Oh look - what a coincidence.

We now have a linear model that takes the right sized inputs and produces the right sized outputs.

Recall that at the end of our spreadsheet neural network implementation, we identified two things we could do to improve the output it was giving us:

  1. Make changes to the way we initialize our weights, making the random numbers in our matrices less random
  2. Build in some kind of optimization process so the network can adjust its weights in response to the difference between our activations and desired outputs

I believe that our linear model is at the "just throw some random numbers at the problem and see what happens" stage of the problem, which was as far as we got yesterday, but with one major difference: our spreadsheet neural network didn't have any kind of strategy for weight initialization, and I believe that Keras has weight initialization methods built in.

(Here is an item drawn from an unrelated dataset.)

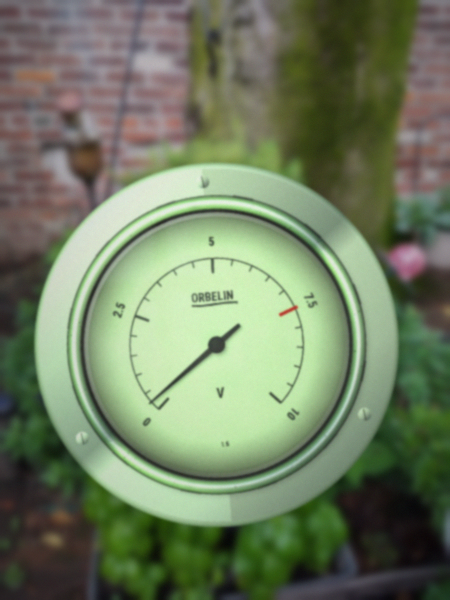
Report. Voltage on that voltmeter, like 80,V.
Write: 0.25,V
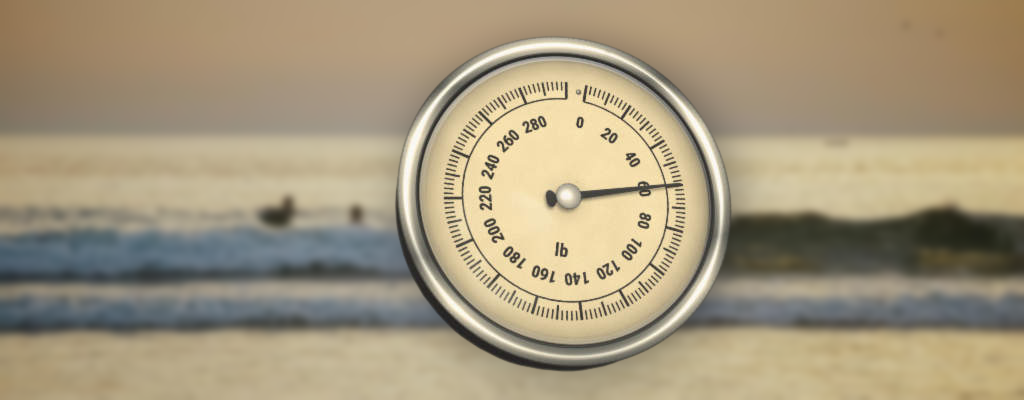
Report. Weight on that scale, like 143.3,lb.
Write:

So that's the first step taken care of.

In [7]:
lm.compile(optimizer=SGD(lr=0.1), loss="mse")

"Ok model, adjust your weights and improve your guesses using stochastic gradient descent with a learning rate of 0.1. To keep track of whether your guesses are getting better or worse, use mean squared error."

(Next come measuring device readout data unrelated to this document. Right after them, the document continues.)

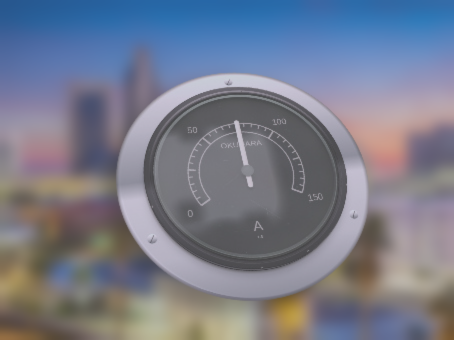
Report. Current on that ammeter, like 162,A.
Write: 75,A
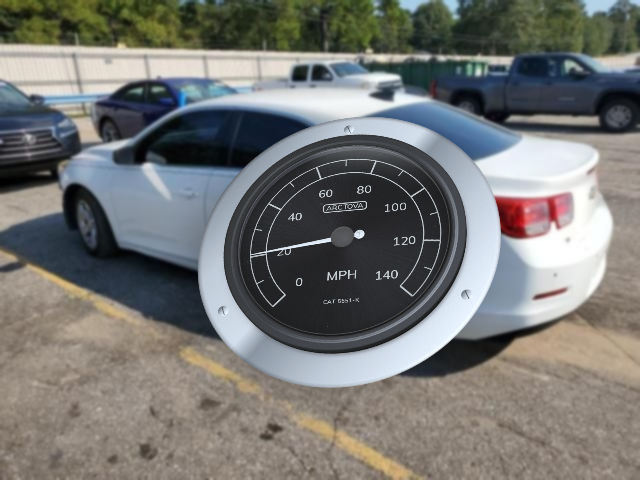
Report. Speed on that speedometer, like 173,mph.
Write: 20,mph
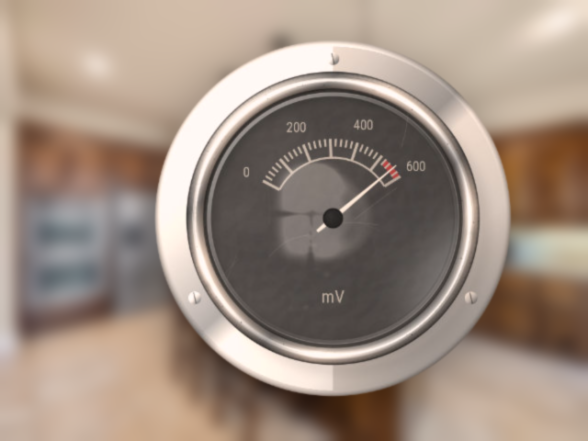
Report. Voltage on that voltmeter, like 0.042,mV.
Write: 560,mV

We'll cover both stochastic gradient descent and mean squared error later on, but that's the second step taken care of.

In [8]:
lm.evaluate(x, y, verbose=0)
Out[8]:
20.332971572875977

"Ok model, make your first guesses based on x, compare them against the actual values of y, and tell us how you did."

Is this good or bad? The Wikipedia page for mean squared error says "values closer to zero are better" so I'm going to take that as "could be improved".

This shouldn't be surprising though - if you've been paying attention you'll realize that our model hasn't actually been trained.

In [9]:
lm.fit(x, y, nb_epoch=5, batch_size=1)
Epoch 1/5
30/30 [==============================] - 0s - loss: 1.8488     
Epoch 2/5
30/30 [==============================] - 0s - loss: 0.2749     
Epoch 3/5
30/30 [==============================] - 0s - loss: 0.1266     
Epoch 4/5
30/30 [==============================] - 0s - loss: 0.0485     
Epoch 5/5
30/30 [==============================] - 0s - loss: 0.0194     
Out[9]:
<keras.callbacks.History at 0x7f025d288810>

"Ok model, make a guess, check your guess against our desired output, and improve the weights you're using to make the guess - and do it five times."

Again, we'll cover the gradient descent method used to actually improve the our model weights later on, but notice the diminishing loss function after each epoch (an epoch is a complete pass through our data).

In [10]:
lm.evaluate(x, y, verbose=0)
Out[10]:
0.011976789683103561

That's a lot closer to zero!

In [11]:
lm.fit(x, y, nb_epoch=5, batch_size=1)
Epoch 1/5
30/30 [==============================] - 0s - loss: 0.0092     
Epoch 2/5
30/30 [==============================] - 0s - loss: 0.0036     
Epoch 3/5
30/30 [==============================] - 0s - loss: 0.0018     
Epoch 4/5
30/30 [==============================] - 0s - loss: 9.1857e-04     
Epoch 5/5
30/30 [==============================] - 0s - loss: 4.3288e-04     
Out[11]:
<keras.callbacks.History at 0x7f025d288d90>

"Ok model, do it five more times."

In [12]:
lm.evaluate(x, y, verbose=0)
Out[12]:
0.00023057886573951691

That's a lot closer to zero.

In [13]:
lm.get_weights()
Out[13]:
[array([[ 2.0156],
        [ 2.9427]], dtype=float32), array([ 1.0263], dtype=float32)]

"Ok model, what weights did you use to produce this output?"

Remember our original function for y?

y = np.dot(x, [2, 3]) + 1

The weights used by our model turned out pretty close to 2, 3, and 1!